Int Heart J. 2021 Jan 30;62(1):112-118. doi: 10.1536/ihj.20-437. Epub 2021 Jan 16.
Edge-to-edge repair using the MitraClip system is indicated in patients with severe mitral regurgitation (MR) who are at high risk for open-heart surgery due to comorbidity or reduced cardiac function. However, less is known about pre-procedural risk factors for mortality and morbidity following MitraClip implantation. Consecutive 25 patients with severe MR who underwent MitraClip therapy (mean age, 77 years old, 14 males) were included. Right heart catheterization and echocardiographic data before and after the procedure were collected and their prognostic impacts were investigated. Acute procedural success was 96%. At one week following MitraClip repair, left ventricular ejection fraction (LVEF) remained unchanged and left ventricular end-diastolic volume tended to be smaller. Cardiac index and mean pulmonary artery pressure (mPAP) were markedly improved following the procedure (P < 0.001 for both). In the multivariate analyses using baseline characteristics, both lower LVEF (hazard ratio 0.57, 95% confidence interval 0.30-0.89) and higher mPAP (hazard ratio 1.23, 95% confidence interval 1.06-1.56) were independently associated with post-procedural 1-year death or heart failure readmission (P < 0.05 for both). The lower LVEF and higher mPAP group had lower 1-year survival free from HF readmission compared with those without (16.7% versus 100%; P < 0.001). In conclusion, a combination of baseline mPAP and LVEF might be a useful tool in predicting post-MitraClip procedural clinical outcomes.

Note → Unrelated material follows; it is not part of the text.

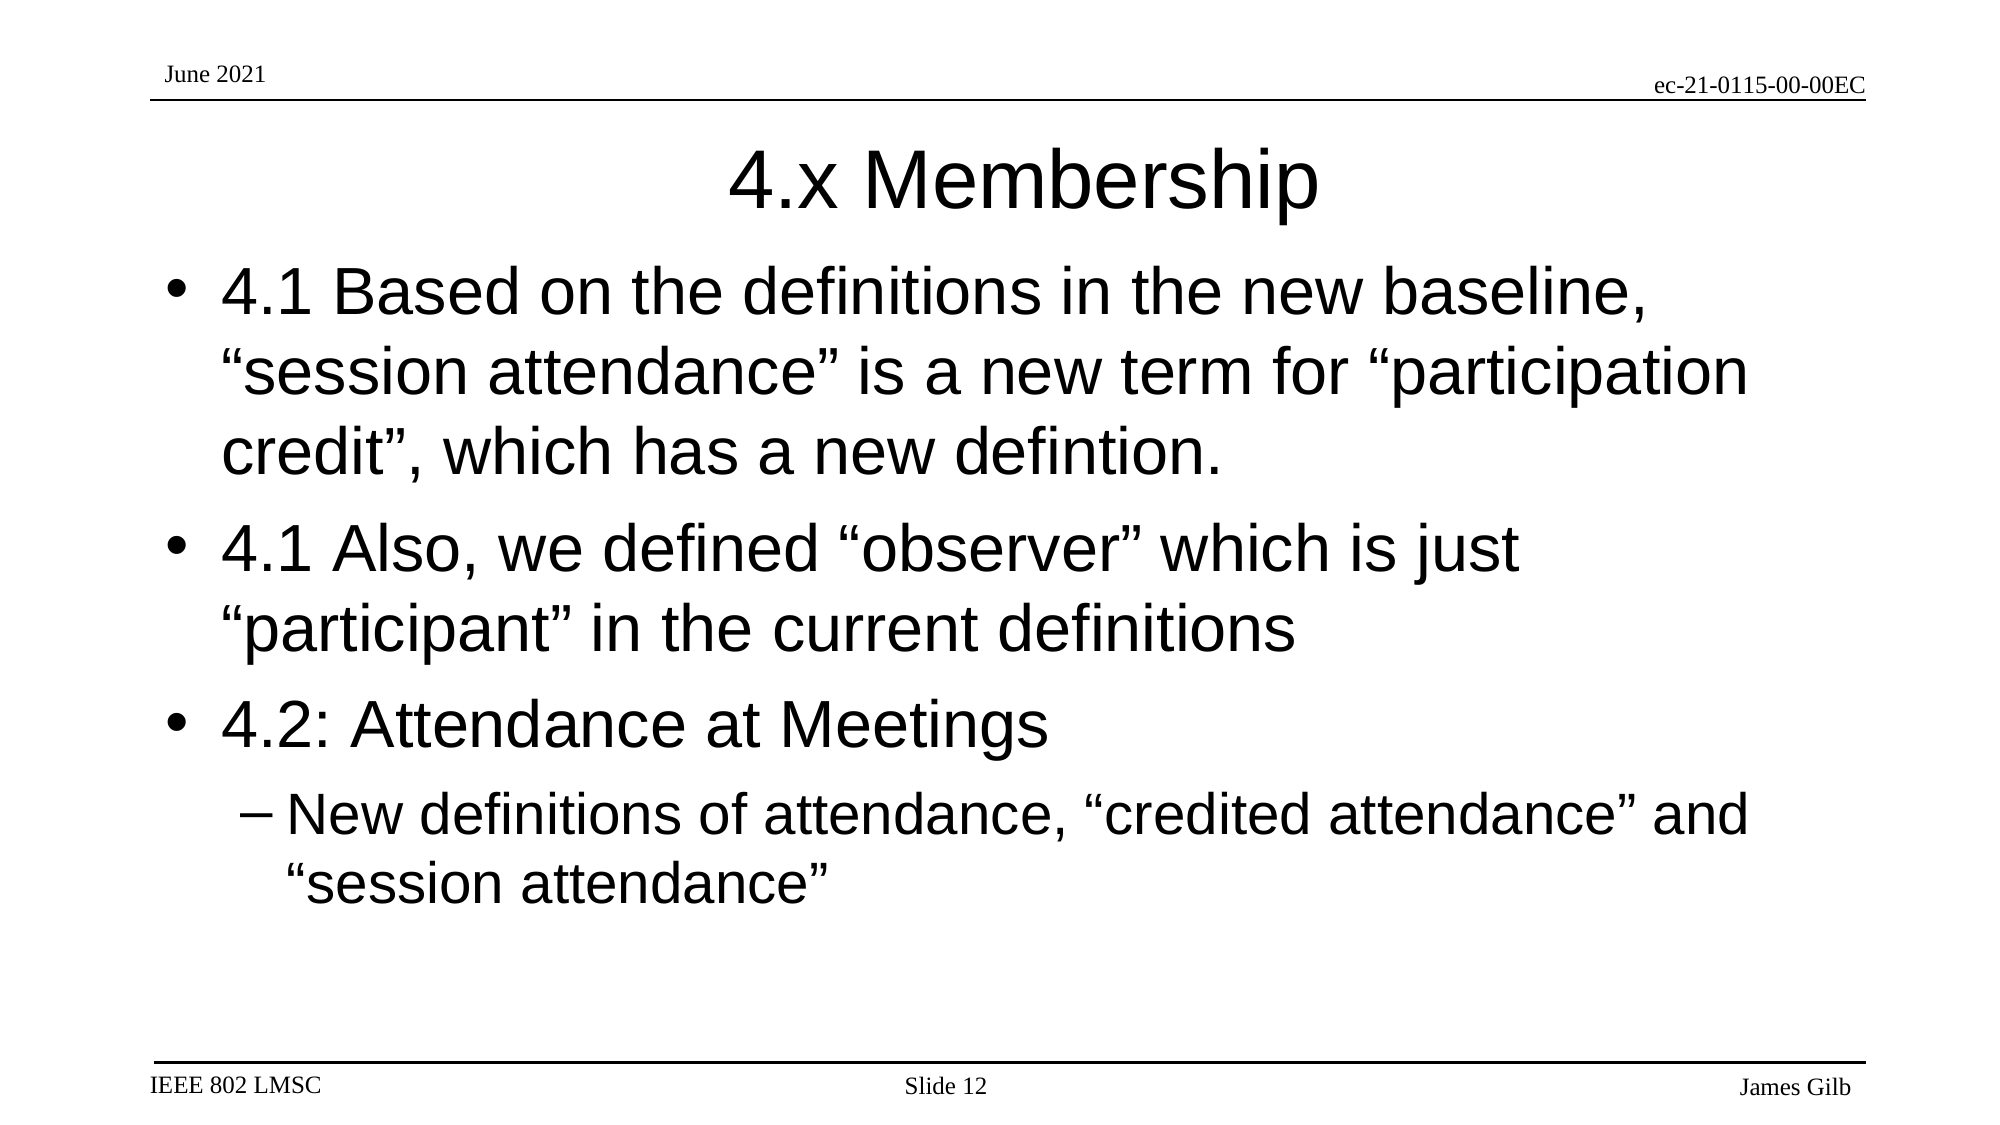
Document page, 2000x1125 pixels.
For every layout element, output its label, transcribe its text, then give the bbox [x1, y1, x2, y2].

title 4.x Membership [149, 112, 1900, 238]
list 4.1 Based on the definitions in the new baseline, “session attendance” is a new term for “participation credit”, which has a new defintion. 4.1 Also, we defined “observer” which is just “participant” in the current definitions 4.2: Attendance at Meetings New definitions of attendance, “credited attendance” and “session attendance” [149, 239, 1900, 1051]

采用 MitraClip 系统行边对边修复适用于因合并症或心功能降低而存在开胸手术高危风险的重度二尖瓣反流(MR)患者。然而,对于 MitraClip 植入术后死亡率和发病率的术前危险因素知之甚少。本研究纳入了 25 例接受 MitraClip 治疗的重度 MR 患者(平均年龄 77 岁,男性 14 例)。收集了术前和术后的右心导管检查和超声心动图数据,并研究了它们的预后影响。急性手术成功率为 96%。MitraClip 修复后 1 周,左心室射血分数(LVEF)保持不变,左心室舒张末期容积趋于减小。心指数和平均肺动脉压(mPAP)在术后明显改善(均 P < 0.001)。在使用基线特征的多变量分析中,较低的 LVEF(危险比 0.57,95%置信区间 0.30-0.89)和较高的 mPAP(危险比 1.23,95%置信区间 1.06-1.56)均与术后 1 年死亡或心力衰竭再入院独立相关(均 P < 0.05)。与没有的患者相比,较低的 LVEF 和较高的 mPAP 组的 1 年 HF 再入院无死亡生存率较低(16.7%与 100%;P < 0.001)。总之,基线 mPAP 和 LVEF 的组合可能是预测 MitraClip 术后临床结局的有用工具。